Across these varied payment approaches, state officials may want to build in strategies to measure outcomes, utilization, cost, and related indicators. States can also leverage existing quality measurement initiatives and infrastructure, for example through their state’s managed care quality measurement framework, state value-based purchasing initiatives, or specific initiatives that focus on individuals with serious conditions. Additional information and resources are discussed in the Infrastructure and Promoting Quality section.
“As part of the Demonstration, Enrollees will be eligible to receive a Palliative Care benefit with a focus of pain management and comfort care. The Demonstration affords an opportunity to test whether this new benefit can optimize quality of life of Enrollees living with a serious, chronic or life-limiting illness who may not meet the hospice criteria … The benefit will provide care earlier in the continuum of illness or disease process and can be provided in conjunction with curative therapies. Treatment options may continually be explored while also honoring the enrollee’s values and preferences. (T)he benefit will be made available in all care settings including the community, nursing facilities, and assisted living facilities.”
Engage Providers and Other Stakeholders
While payment for palliative care services is critical, payment alone may not be sufficient to build capacity, ensure quality, or to create a culture shift that moves away from an exclusive focus on treatment to one that is patient-centered and concerned with quality of life. As state health officials begin the process of building (or enhancing) palliative care services within state Medicaid programs, they may also want to undertake a parallel process that engages key stakeholders by:
Identifying state clinical champions who can engage their peers in the field;
Encouraging or supporting learning opportunities and peer supports for clinicians;
Building partnerships with state professional and hospital associations; and
Using state palliative care task forces, where they exist, as partners in capacity building and public messaging.

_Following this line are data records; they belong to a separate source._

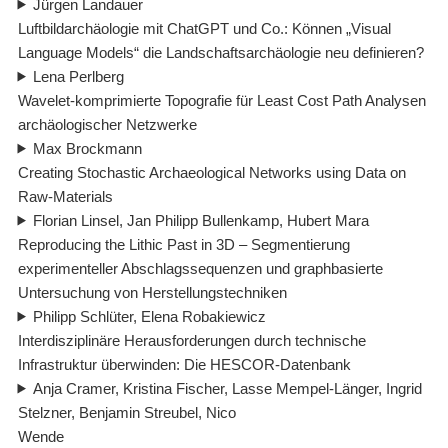
Jürgen Landauer
Luftbildarchäologie mit ChatGPT und Co.: Können „Visual
Language Models“ die Landschaftsarchäologie neu definieren?
Lena Perlberg
Wavelet-komprimierte Topografie für Least Cost Path Analysen
archäologischer Netzwerke
Max Brockmann
Creating Stochastic Archaeological Networks using Data on
Raw-Materials
Florian Linsel, Jan Philipp Bullenkamp, Hubert Mara
Reproducing the Lithic Past in 3D – Segmentierung
experimenteller Abschlagssequenzen und graphbasierte
Untersuchung von Herstellungstechniken
Philipp Schlüter, Elena Robakiewicz
Interdisziplinäre Herausforderungen durch technische
Infrastruktur überwinden: Die HESCOR-Datenbank
Anja Cramer, Kristina Fischer, Lasse Mempel-Länger, Ingrid
Stelzner, Benjamin Streubel, Nico
Wende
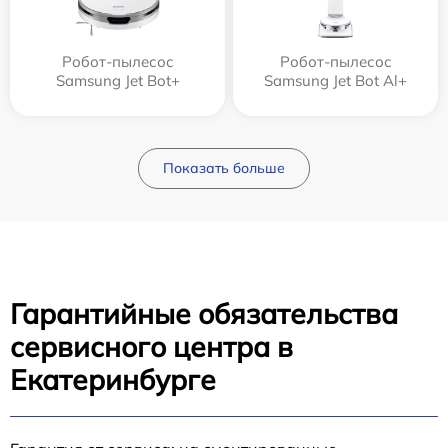
Робот-пылесос
Робот-пылесос
Samsung Jet Bot+
Samsung Jet Bot Al+
Показать больше
Гарантийные обязательства
сервисного центра в
Екатеринбурге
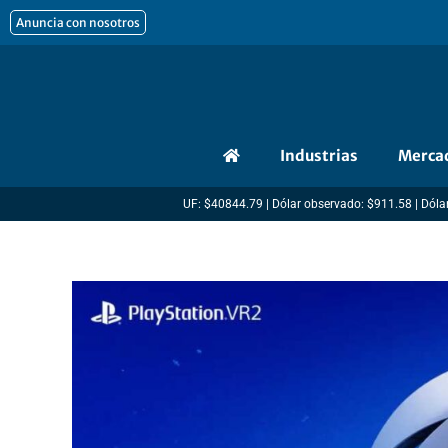
Ir
Anuncia con nosotros
al
contenido
Industrias
Merca
UF: $40844.79 | Dólar observado: $911.58 | Dólar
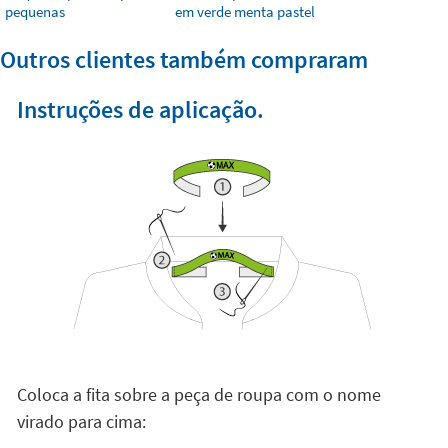
pequenas
em verde menta pastel
Outros clientes também compraram
Instruções de aplicação.
Coloca a fita sobre a peça de roupa com o nome
virado para cima:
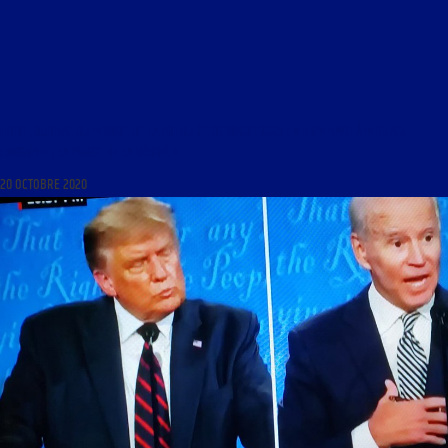
LIBRE JOURNAL DU MONDE DE LA FOI DU 20 OCTOBRE 2020 : « HOMMAGE À MICHAEL
LONSDALE ; LA FORCE DE LA VÉRITÉ »
20 OCTOBRE 2020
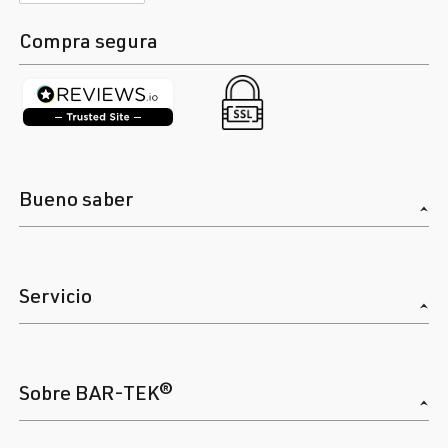
Compra segura
Bueno saber
Servicio
Sobre BAR-TEK®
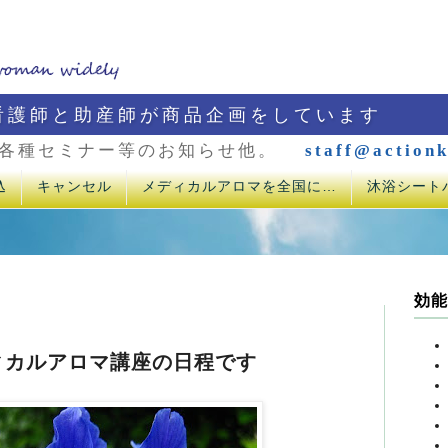
看護師と助産師が商品企画をしています
各種セミナー等のお知らせ他。
staff@actionk
込
キャンセル
メディカルアロマを全国に…
沐浴シート
効能
ィカルアロマ講座の日程です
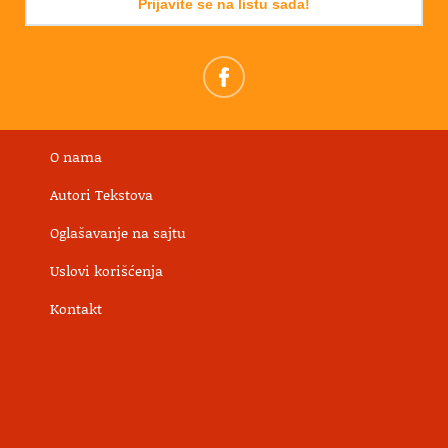
Prijavite se na listu sada!
O nama
Autori Tekstova
Oglašavanje na sajtu
Uslovi korišćenja
Kontakt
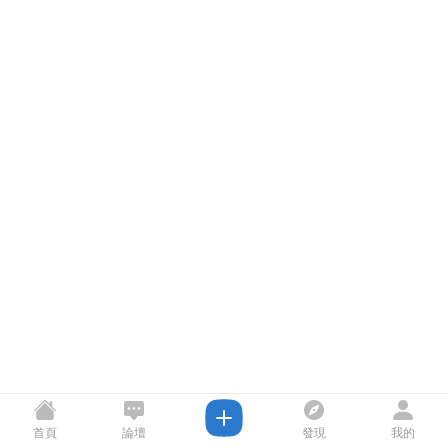
首頁
論壇
發現
我的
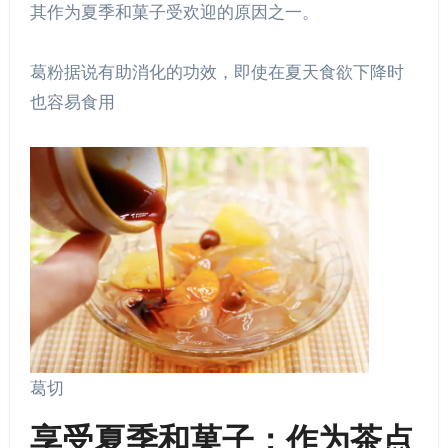
其作为夏季和菓子受欢迎的原因之一。
葛粉据说有助消化的功效，即使在夏天食欲下降时
也容易食用
葛切
享受夏季和菓子：作为茶点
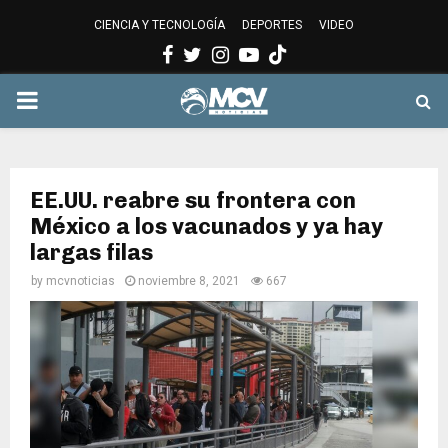
CIENCIA Y TECNOLOGÍA
DEPORTES
VIDEO
Facebook
Twitter
Instagram
Youtube
PRIMARY
MENU
EE.UU. reabre su frontera con
México a los vacunados y ya hay
largas filas
by
mcvnoticias
noviembre 8, 2021
667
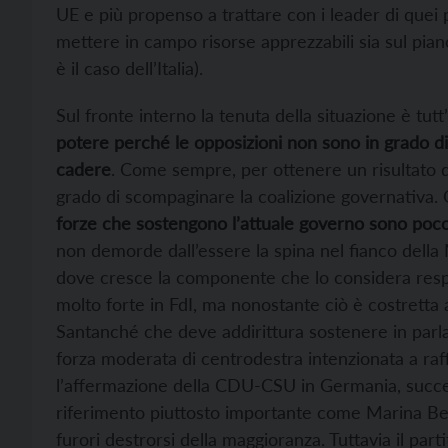
UE e più propenso a trattare con i leader di quei
mettere in campo risorse apprezzabili sia sul pia
è il caso dell’Italia).
Sul fronte interno la tenuta della situazione è tutt
potere perché le opposizioni non sono in grado di
cadere
. Come sempre, per ottenere un risultato 
grado di scompaginare la coalizione governativa. 
forze che sostengono l’attuale governo sono poco c
non demorde dall’essere la spina nel fianco della 
dove cresce la componente che lo considera respo
molto forte in FdI, ma nonostante ciò è costretta
Santanché che deve addirittura sostenere in parlam
forza moderata di centrodestra intenzionata a ra
l’affermazione della CDU-CSU in Germania, succes
riferimento piuttosto importante come Marina Berl
furori destrorsi della maggioranza. Tuttavia il pa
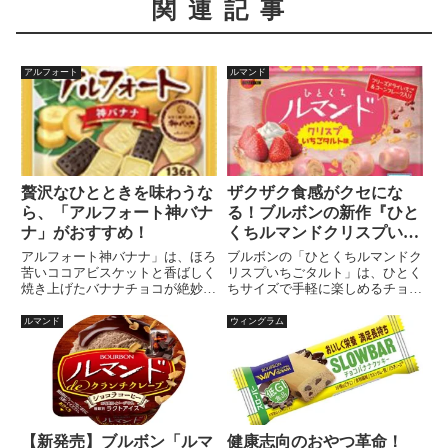
関連記事
アルフォート
ルマンド
贅沢なひとときを味わうな
ザクザク食感がクセにな
ら、「アルフォート神バナ
る！ブルボンの新作『ひと
ナ」がおすすめ！
くちルマンドクリスプいち
ごタルト』
アルフォート神バナナ」は、ほろ
ブルボンの「ひとくちルマンドク
苦いココアビスケットと香ばしく
リスプいちごタルト」は、ひとく
焼き上げたバナナチョコが絶妙に
ちサイズで手軽に楽しめるチョコ
マッチした贅沢なチョコレートビ
レート菓子。ザクザクとした硬め
スケットです。美しい帆船形状と
の食感と、いちごとホワイトクリ
ルマンド
ウィングラム
豊かな味わいで、チョコレート愛
ームの絶妙な組み合わせが特徴。
好家や特別な日のお楽しみに最適
フリーズドライいちごとコーンフ
です。
レークが「いちごタルト」の風味
を再現し、甘酸っぱさとサクサク
感を楽しめます。
【新発売】ブルボン「ルマ
健康志向のおやつ革命！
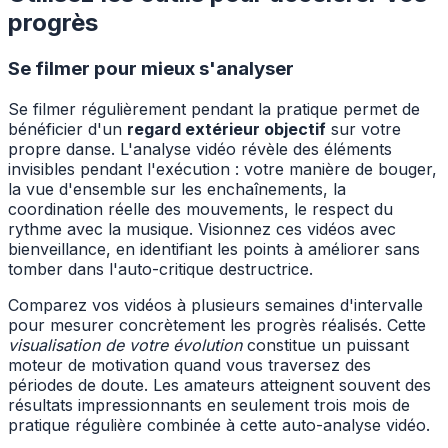
progrès
Se filmer pour mieux s'analyser
Se filmer régulièrement pendant la pratique permet de
bénéficier d'un
regard extérieur objectif
sur votre
propre danse. L'analyse vidéo révèle des éléments
invisibles pendant l'exécution : votre manière de bouger,
la vue d'ensemble sur les enchaînements, la
coordination réelle des mouvements, le respect du
rythme avec la musique. Visionnez ces vidéos avec
bienveillance, en identifiant les points à améliorer sans
tomber dans l'auto-critique destructrice.
Comparez vos vidéos à plusieurs semaines d'intervalle
pour mesurer concrètement les progrès réalisés. Cette
visualisation de votre évolution
constitue un puissant
moteur de motivation quand vous traversez des
périodes de doute. Les amateurs atteignent souvent des
résultats impressionnants en seulement trois mois de
pratique régulière combinée à cette auto-analyse vidéo.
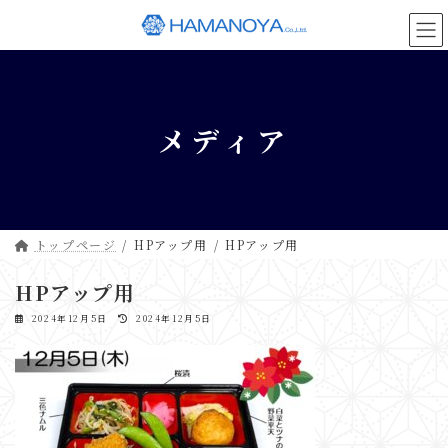
コ
ナ
ン
ビ
テ
ゲ
ン
ー
ツ
シ
へ
ョ
メディア
ス
ン
キ
に
ッ
移
プ
動
トップページ
HPアップ用
HPアップ用
HPアップ用
最
2024年12月5日
2024年12月5日
終
更
新
日
時
:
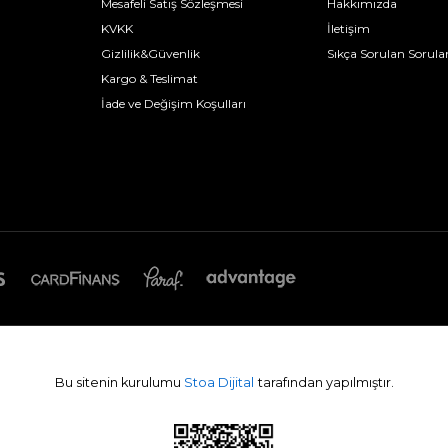
Mesafeli Satış Sözleşmesi
Hakkımızda
KVKK
İletişim
Gizlilik&Güvenlik
Sıkça Sorulan Sorula
Kargo & Teslimat
İade ve Değişim Koşulları
Bu sitenin kurulumu
Stoa Dijital
tarafından yapılmıştır.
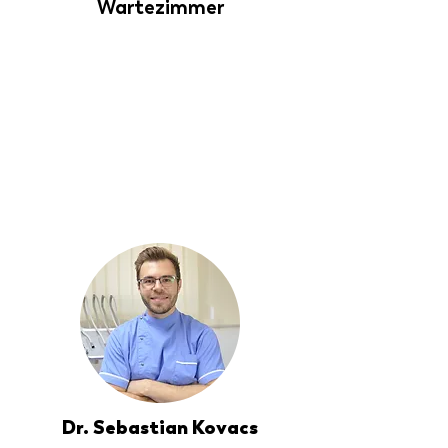
Wartezimmer
Dr. Sebastian Kovacs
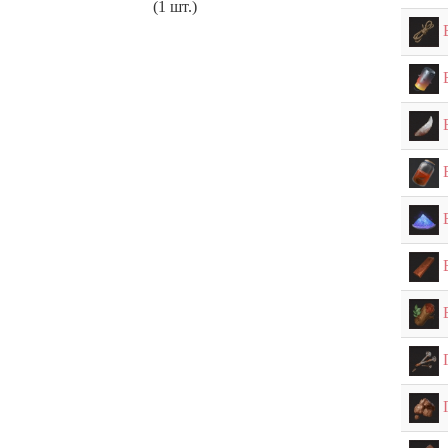
(1 шт.)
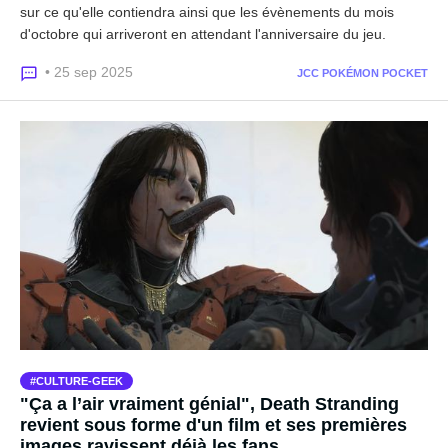
sur ce qu'elle contiendra ainsi que les évènements du mois
d'octobre qui arriveront en attendant l'anniversaire du jeu.
• 25 sep 2025
JCC POKÉMON POCKET
CULTURE-GEEK
"Ça a l’air vraiment génial", Death Stranding
revient sous forme d'un film et ses premières
images ravissent déjà les fans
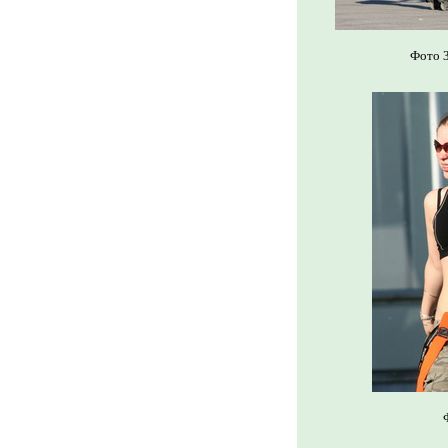
Фото 3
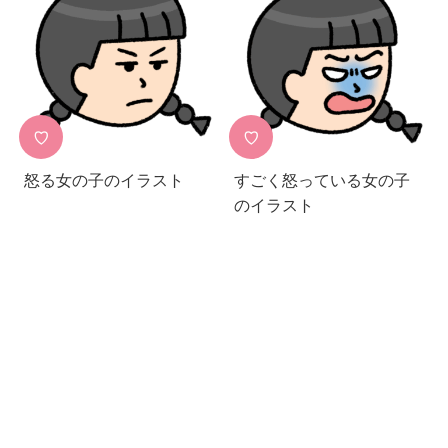
♡
♡
怒る女の子のイラスト
すごく怒っている女の子
のイラスト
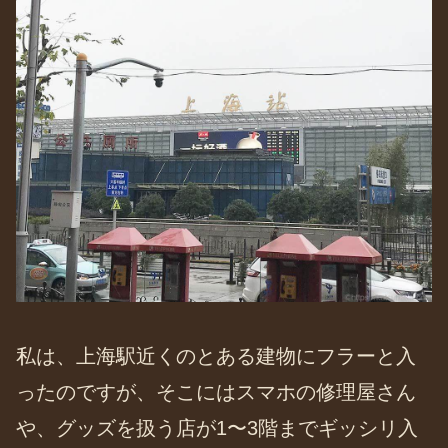
私は、上海駅近くのとある建物にフラーと入
ったのですが、そこにはスマホの修理屋さん
や、グッズを扱う店が1〜3階までギッシリ入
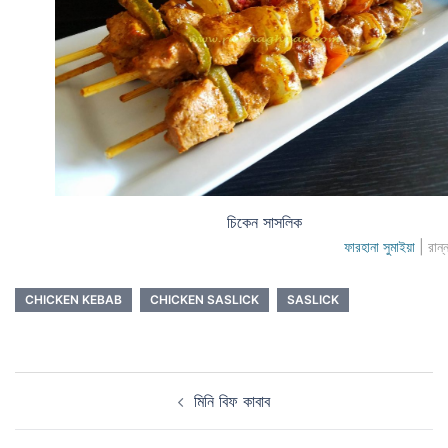
চিকেন সাসলিক
ফারহানা সুমাইয়া
| রান্
CHICKEN KEBAB
CHICKEN SASLICK
SASLICK
Post
মিনি বিফ কাবাব
navigation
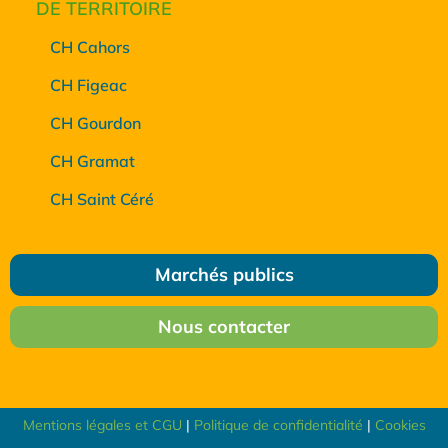
DE TERRITOIRE
CH Cahors
CH Figeac
CH Gourdon
CH Gramat
CH Saint Céré
Marchés publics
Nous contacter
Mentions légales et CGU
|
Politique de confidentialité
|
Cookies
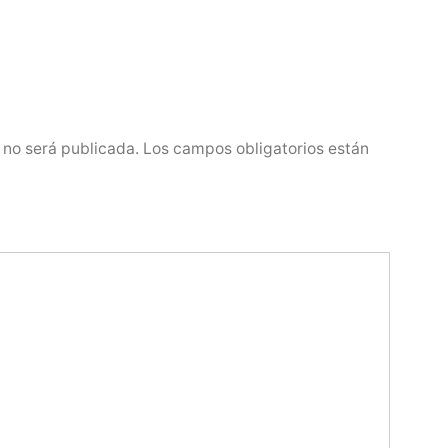
 no será publicada.
Los campos obligatorios están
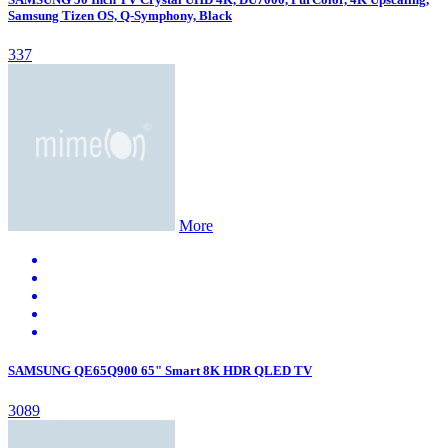
Samsung Tizen OS, Q-Symphony, Black
337
More
SAMSUNG QE65Q900 65" Smart 8K HDR QLED TV
3089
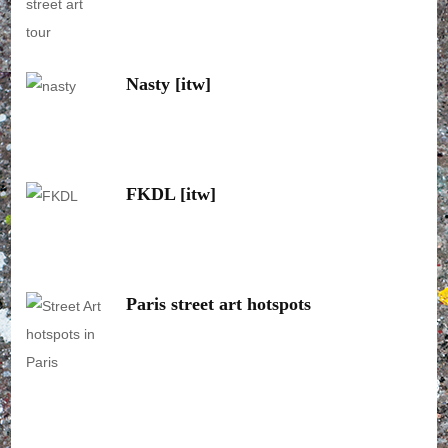
Nasty [itw]
FKDL [itw]
Paris street art hotspots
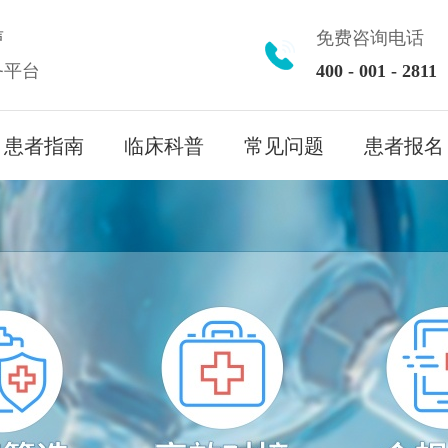
声
免费咨询电话
务平台
400 - 001 - 2811
患者指南
临床科普
常见问题
患者报名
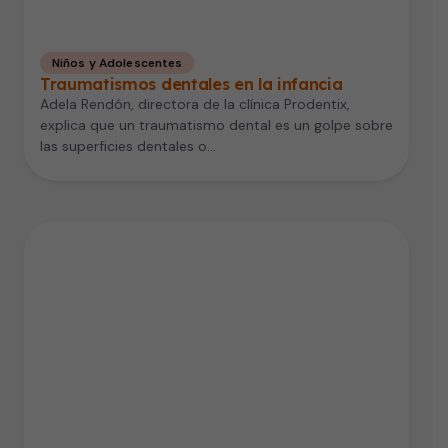
Niños y Adolescentes
Traumatismos dentales en la infancia
Adela Rendón, directora de la clínica Prodentix,
explica que un traumatismo dental es un golpe sobre
las superficies dentales o…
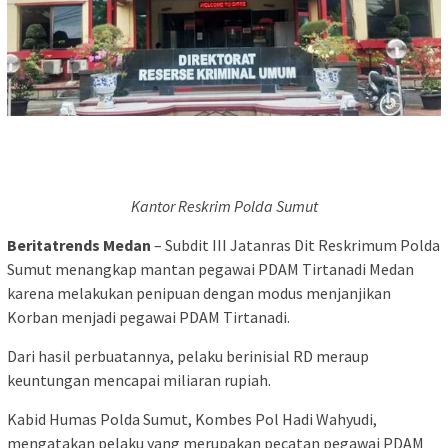
Kantor Reskrim Polda Sumut
Beritatrends Medan
– Subdit III Jatanras Dit Reskrimum Polda
Sumut menangkap mantan pegawai PDAM Tirtanadi Medan
karena melakukan penipuan dengan modus menjanjikan
Korban menjadi pegawai PDAM Tirtanadi.
Dari hasil perbuatannya, pelaku berinisial RD meraup
keuntungan mencapai miliaran rupiah.
Kabid Humas Polda Sumut, Kombes Pol Hadi Wahyudi,
mengatakan pelaku yang merupakan pecatan pegawai PDAM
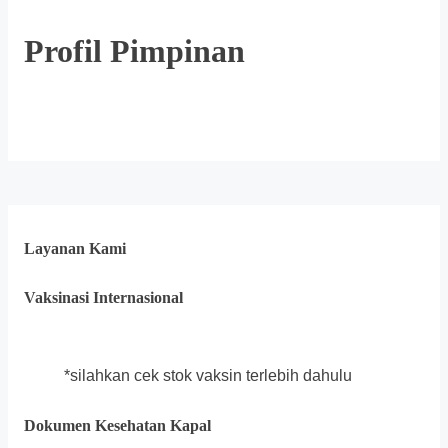
Profil Pimpinan
Layanan Kami
Vaksinasi Internasional
*silahkan cek stok vaksin terlebih dahulu
Dokumen Kesehatan Kapal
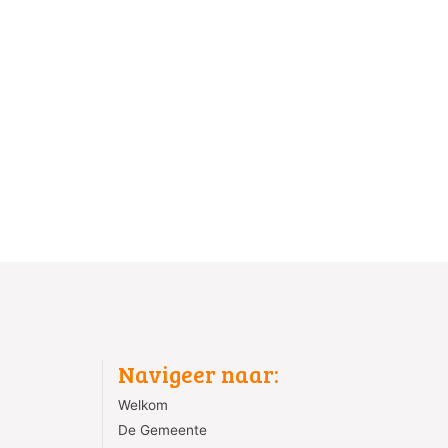
Navigeer naar:
Welkom
De Gemeente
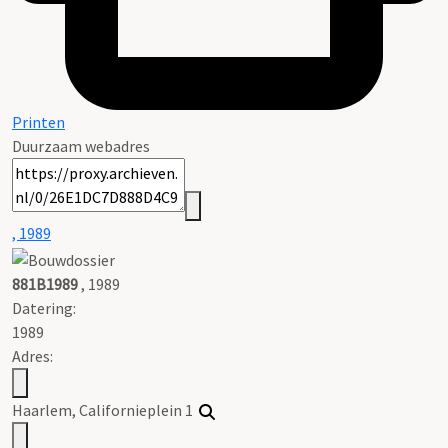
Printen
Duurzaam webadres
, 1989
881B1989
, 1989
Datering
:
1989
Adres:
Haarlem, Californieplein 1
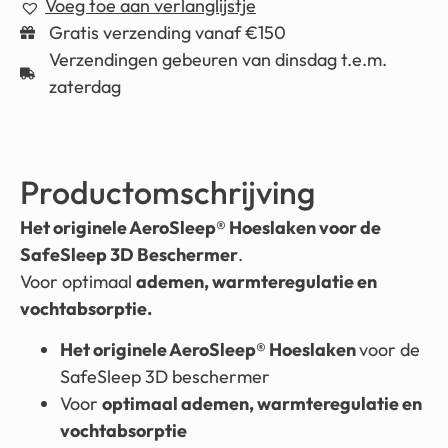
Voeg toe aan verlanglijstje
Gratis verzending vanaf €150
Verzendingen gebeuren van dinsdag t.e.m.
zaterdag
Productomschrijving
Het originele AeroSleep® Hoeslaken voor de
SafeSleep 3D Beschermer
.
Voor optimaal
ademen, warmteregulatie en
vochtabsorptie.
Het originele AeroSleep® Hoeslaken
voor de
SafeSleep 3D beschermer
Voor
optimaal ademen, warmteregulatie en
vochtabsorptie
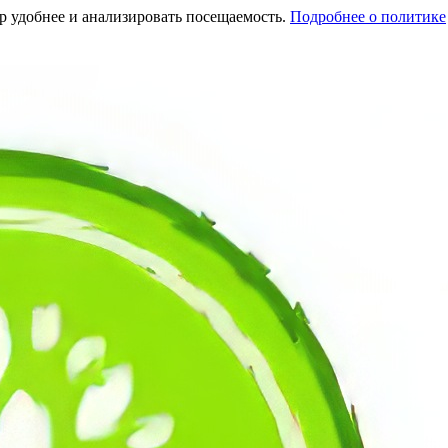
тр удобнее и анализировать посещаемость.
Подробнее о политике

Colorado participated in a 2020 NASHP webinar, sharing information about research the state officials had completed around building a palliative care benefit. View Colorado’s slides.
The Center to Advance Palliative Care (CAPC) created a checklist payers can use in developing a palliative care benefit. CAPC also created the resource document “Serious Illness Strategies” for health plans and ACOs.
The Centers for Medicare & Medicaid Services Direct Contracting Model is a set of three voluntary payment model options designed to reduce expenditures and preserve or enhance quality of care for beneficiaries in Medicare fee-for-service (FFS) programs.
A recent Health Affairs article reviewed opportunities to incorporate a palliative care benefit into ACOs. Massachusetts’ ACO certification requirements stipulate ACOs must have formal referral partnerships with qualified providers to deliver palliative and hospice care.